Data excerpts:
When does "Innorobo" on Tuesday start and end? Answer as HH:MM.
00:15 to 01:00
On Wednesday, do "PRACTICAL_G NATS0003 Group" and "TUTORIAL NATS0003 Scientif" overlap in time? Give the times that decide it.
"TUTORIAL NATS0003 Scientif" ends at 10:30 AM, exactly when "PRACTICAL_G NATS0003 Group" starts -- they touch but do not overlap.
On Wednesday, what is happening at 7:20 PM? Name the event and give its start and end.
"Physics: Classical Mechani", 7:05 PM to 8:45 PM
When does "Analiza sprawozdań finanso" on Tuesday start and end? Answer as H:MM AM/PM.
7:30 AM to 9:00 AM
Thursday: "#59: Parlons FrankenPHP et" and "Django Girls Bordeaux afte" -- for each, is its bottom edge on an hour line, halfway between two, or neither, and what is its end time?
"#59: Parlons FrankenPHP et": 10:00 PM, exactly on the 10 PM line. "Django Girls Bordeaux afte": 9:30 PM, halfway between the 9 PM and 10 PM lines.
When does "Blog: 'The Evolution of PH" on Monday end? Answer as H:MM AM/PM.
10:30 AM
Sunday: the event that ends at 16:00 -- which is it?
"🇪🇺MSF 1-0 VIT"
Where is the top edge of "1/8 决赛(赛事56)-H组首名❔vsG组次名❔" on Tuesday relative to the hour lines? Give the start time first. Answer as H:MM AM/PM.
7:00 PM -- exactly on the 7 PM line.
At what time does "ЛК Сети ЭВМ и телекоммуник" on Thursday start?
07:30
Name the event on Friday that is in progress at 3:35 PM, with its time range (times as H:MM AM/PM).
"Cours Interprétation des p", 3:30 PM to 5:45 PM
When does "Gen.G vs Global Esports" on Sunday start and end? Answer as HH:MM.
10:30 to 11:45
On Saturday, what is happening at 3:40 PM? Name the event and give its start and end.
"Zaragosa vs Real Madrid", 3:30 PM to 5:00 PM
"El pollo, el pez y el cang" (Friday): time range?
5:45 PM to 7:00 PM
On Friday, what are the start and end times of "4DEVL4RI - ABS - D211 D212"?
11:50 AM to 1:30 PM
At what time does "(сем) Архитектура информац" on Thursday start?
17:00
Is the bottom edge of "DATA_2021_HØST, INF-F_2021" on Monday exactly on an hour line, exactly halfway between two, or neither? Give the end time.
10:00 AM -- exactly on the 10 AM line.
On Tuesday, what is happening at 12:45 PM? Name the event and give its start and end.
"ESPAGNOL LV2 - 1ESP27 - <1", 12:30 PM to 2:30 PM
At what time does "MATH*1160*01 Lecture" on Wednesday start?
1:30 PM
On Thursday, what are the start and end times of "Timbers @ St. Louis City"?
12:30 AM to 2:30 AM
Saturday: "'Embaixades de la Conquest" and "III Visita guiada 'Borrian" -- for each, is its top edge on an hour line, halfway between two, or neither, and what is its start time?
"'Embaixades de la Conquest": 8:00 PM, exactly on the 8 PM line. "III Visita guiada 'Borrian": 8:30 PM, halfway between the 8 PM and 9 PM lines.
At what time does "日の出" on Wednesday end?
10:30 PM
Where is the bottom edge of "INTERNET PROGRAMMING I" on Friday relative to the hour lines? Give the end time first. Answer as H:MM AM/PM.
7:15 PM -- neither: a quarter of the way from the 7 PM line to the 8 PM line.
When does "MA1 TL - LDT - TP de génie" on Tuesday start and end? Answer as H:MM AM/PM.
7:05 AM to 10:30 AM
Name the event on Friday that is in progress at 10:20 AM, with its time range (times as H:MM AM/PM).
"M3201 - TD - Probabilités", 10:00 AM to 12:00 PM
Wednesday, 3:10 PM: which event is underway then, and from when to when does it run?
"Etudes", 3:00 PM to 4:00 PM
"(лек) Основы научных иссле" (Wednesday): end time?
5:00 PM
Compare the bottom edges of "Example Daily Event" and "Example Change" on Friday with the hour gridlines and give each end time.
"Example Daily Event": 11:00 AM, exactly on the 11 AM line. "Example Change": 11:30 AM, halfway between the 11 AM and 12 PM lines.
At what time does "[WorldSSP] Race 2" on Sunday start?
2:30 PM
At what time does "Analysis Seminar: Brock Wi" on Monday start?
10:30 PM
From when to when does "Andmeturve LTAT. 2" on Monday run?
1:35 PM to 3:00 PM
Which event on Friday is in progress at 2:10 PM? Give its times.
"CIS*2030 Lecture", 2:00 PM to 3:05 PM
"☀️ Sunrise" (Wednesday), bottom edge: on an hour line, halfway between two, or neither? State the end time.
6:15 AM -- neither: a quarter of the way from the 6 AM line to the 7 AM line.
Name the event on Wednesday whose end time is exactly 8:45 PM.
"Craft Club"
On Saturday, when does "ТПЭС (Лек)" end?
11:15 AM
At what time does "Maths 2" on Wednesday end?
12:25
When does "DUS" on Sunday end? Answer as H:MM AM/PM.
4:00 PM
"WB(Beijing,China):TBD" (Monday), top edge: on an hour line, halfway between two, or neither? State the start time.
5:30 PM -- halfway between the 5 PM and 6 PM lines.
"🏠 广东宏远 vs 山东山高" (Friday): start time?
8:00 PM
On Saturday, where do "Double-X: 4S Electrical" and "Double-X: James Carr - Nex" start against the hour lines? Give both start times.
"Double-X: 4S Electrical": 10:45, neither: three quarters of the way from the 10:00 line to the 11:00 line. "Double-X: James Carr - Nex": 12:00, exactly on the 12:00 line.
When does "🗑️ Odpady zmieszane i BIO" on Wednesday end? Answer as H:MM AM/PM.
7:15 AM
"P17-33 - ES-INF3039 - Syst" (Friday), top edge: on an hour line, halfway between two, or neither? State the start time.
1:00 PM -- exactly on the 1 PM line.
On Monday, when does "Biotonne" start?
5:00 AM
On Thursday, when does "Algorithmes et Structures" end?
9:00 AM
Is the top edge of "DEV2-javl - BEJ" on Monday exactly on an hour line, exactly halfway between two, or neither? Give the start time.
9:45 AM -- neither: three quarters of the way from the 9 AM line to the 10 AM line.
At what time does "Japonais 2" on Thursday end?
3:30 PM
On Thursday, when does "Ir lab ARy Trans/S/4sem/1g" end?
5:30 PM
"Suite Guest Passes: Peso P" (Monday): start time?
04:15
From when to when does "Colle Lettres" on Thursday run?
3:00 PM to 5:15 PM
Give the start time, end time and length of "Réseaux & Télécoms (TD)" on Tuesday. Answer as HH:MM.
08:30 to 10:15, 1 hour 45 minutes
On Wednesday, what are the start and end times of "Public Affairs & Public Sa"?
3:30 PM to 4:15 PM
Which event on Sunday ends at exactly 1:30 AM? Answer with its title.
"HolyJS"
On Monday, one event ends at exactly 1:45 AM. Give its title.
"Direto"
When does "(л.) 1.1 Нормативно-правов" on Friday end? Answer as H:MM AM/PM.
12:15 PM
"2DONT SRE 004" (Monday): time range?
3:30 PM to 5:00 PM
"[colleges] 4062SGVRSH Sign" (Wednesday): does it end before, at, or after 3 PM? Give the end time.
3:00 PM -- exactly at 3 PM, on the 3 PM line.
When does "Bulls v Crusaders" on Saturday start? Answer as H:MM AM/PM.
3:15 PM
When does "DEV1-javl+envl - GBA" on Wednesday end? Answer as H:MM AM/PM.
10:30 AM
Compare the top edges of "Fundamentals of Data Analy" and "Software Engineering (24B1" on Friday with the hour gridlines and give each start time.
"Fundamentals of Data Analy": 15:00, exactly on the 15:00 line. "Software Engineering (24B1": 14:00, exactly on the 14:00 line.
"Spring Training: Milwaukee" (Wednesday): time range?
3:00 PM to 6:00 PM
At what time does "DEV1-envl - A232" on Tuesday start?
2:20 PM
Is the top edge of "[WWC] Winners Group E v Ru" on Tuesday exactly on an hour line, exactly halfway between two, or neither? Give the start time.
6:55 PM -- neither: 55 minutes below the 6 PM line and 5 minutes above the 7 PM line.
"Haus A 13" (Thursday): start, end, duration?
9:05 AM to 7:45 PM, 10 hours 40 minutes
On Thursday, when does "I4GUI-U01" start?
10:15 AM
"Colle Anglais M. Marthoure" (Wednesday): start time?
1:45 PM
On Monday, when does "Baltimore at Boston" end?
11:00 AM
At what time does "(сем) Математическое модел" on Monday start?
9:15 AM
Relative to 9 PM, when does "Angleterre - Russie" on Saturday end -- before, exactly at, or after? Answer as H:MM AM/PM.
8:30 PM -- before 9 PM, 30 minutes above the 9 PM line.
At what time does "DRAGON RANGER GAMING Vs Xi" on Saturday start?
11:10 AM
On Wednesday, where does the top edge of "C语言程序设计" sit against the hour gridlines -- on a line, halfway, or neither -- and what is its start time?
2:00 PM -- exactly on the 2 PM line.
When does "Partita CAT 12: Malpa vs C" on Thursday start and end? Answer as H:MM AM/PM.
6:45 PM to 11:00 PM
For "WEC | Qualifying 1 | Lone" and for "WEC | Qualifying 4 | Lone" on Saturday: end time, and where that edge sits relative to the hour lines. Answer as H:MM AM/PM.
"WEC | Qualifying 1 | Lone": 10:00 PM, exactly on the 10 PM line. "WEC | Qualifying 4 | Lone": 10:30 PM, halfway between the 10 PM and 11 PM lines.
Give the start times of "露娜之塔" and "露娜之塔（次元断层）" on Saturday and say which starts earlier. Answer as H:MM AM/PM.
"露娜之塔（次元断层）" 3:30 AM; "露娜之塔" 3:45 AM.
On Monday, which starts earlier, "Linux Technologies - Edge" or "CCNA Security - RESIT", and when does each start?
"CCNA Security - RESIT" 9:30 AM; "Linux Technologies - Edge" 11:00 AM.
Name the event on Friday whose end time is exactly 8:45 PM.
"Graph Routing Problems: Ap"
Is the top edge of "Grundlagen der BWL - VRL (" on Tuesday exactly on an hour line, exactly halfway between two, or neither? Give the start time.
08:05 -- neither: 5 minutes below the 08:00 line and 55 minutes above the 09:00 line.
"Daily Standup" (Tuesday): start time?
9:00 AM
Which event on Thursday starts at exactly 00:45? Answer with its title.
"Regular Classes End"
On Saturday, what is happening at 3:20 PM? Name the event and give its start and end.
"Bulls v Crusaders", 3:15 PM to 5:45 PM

§ TASK INSTRUCTIONS
Copy the section of the data above that begins with the line containing "On Wednesday, what is" and ends with the line containing "10:00 AM -- exactly on the 10 AM line.", including both of those lines, word for word.

§ COMPLETE ANSWER
On Wednesday, what is happening at 7:20 PM? Name the event and give its start and end.
"Physics: Classical Mechani", 7:05 PM to 8:45 PM
When does "Analiza sprawozdań finanso" on Tuesday start and end? Answer as H:MM AM/PM.
7:30 AM to 9:00 AM
Thursday: "#59: Parlons FrankenPHP et" and "Django Girls Bordeaux afte" -- for each, is its bottom edge on an hour line, halfway between two, or neither, and what is its end time?
"#59: Parlons FrankenPHP et": 10:00 PM, exactly on the 10 PM line. "Django Girls Bordeaux afte": 9:30 PM, halfway between the 9 PM and 10 PM lines.
When does "Blog: 'The Evolution of PH" on Monday end? Answer as H:MM AM/PM.
10:30 AM
Sunday: the event that ends at 16:00 -- which is it?
"🇪🇺MSF 1-0 VIT"
Where is the top edge of "1/8 决赛(赛事56)-H组首名❔vsG组次名❔" on Tuesday relative to the hour lines? Give the start time first. Answer as H:MM AM/PM.
7:00 PM -- exactly on the 7 PM line.
At what time does "ЛК Сети ЭВМ и телекоммуник" on Thursday start?
07:30
Name the event on Friday that is in progress at 3:35 PM, with its time range (times as H:MM AM/PM).
"Cours Interprétation des p", 3:30 PM to 5:45 PM
When does "Gen.G vs Global Esports" on Sunday start and end? Answer as HH:MM.
10:30 to 11:45
On Saturday, what is happening at 3:40 PM? Name the event and give its start and end.
"Zaragosa vs Real Madrid", 3:30 PM to 5:00 PM
"El pollo, el pez y el cang" (Friday): time range?
5:45 PM to 7:00 PM
On Friday, what are the start and end times of "4DEVL4RI - ABS - D211 D212"?
11:50 AM to 1:30 PM
At what time does "(сем) Архитектура информац" on Thursday start?
17:00
Is the bottom edge of "DATA_2021_HØST, INF-F_2021" on Monday exactly on an hour line, exactly halfway between two, or neither? Give the end time.
10:00 AM -- exactly on the 10 AM line.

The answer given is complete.